Problem to work on: Below are entries with pictures among them; reproduce exactly, and only, the lines from the one containing "948 487 2111" down to the one containing "595 111 45.73", without the pictures.

Data to use:

Start of Block

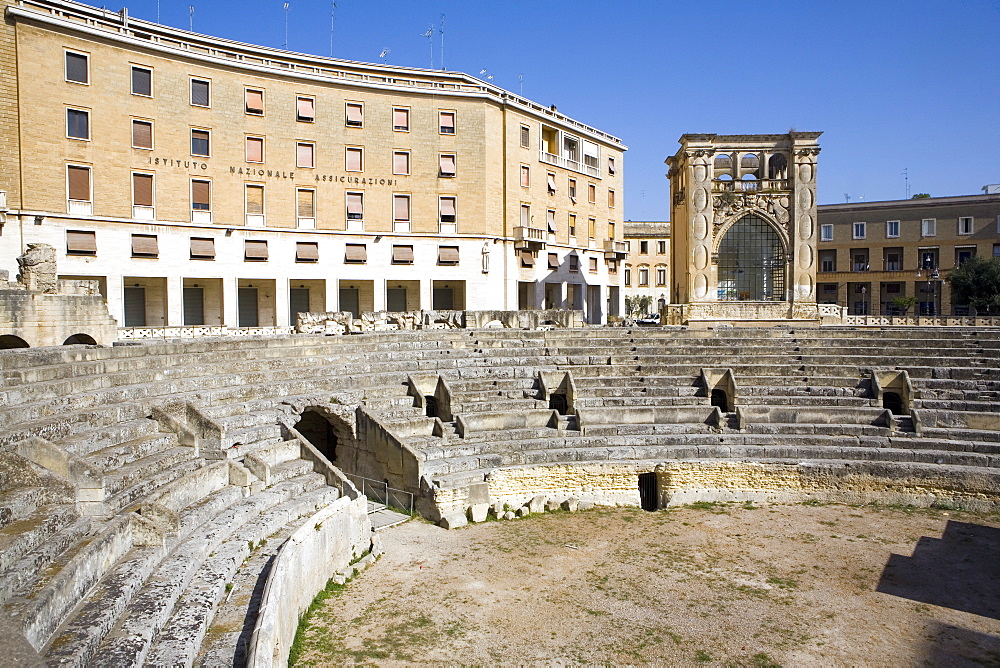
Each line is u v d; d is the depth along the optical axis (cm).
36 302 2406
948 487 2111
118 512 1273
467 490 2017
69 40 3762
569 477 2200
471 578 1577
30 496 1132
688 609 1421
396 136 4847
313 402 2223
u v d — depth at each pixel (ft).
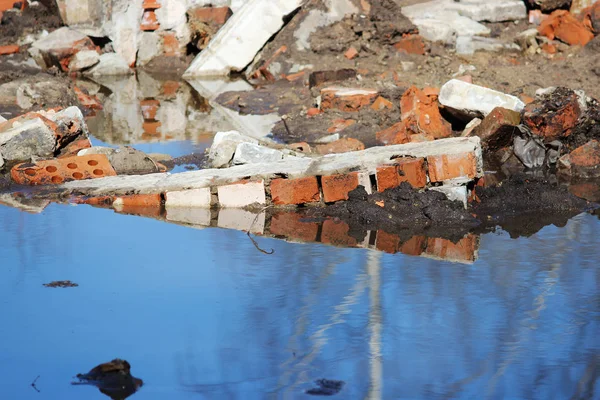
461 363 21.16
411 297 25.48
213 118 59.67
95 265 28.48
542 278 27.04
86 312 24.48
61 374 20.76
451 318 23.88
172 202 36.45
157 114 62.13
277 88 67.67
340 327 23.35
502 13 78.33
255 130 54.60
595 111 45.73
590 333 22.85
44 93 63.82
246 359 21.43
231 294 25.81
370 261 28.94
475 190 36.42
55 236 31.86
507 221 33.94
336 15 75.92
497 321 23.70
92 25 87.15
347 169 35.88
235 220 34.37
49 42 85.51
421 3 81.15
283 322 23.72
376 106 55.06
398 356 21.63
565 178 41.70
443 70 67.77
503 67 67.92
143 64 87.92
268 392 19.79
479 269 28.02
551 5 77.00
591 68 63.62
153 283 26.78
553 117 44.27
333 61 72.28
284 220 34.35
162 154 45.93
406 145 37.93
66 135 44.34
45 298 25.54
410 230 32.83
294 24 77.20
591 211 35.32
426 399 19.33
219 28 87.15
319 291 26.00
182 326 23.50
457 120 50.55
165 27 87.76
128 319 23.98
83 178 40.09
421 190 35.68
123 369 20.80
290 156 41.98
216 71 80.02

End of Block

Task result:
948 487 2111
118 512 1273
467 490 2017
69 40 3762
569 477 2200
471 578 1577
30 496 1132
688 609 1421
396 136 4847
313 402 2223
u v d — depth at each pixel (ft).
461 363 21.16
411 297 25.48
213 118 59.67
95 265 28.48
542 278 27.04
86 312 24.48
61 374 20.76
451 318 23.88
172 202 36.45
157 114 62.13
277 88 67.67
340 327 23.35
502 13 78.33
255 130 54.60
595 111 45.73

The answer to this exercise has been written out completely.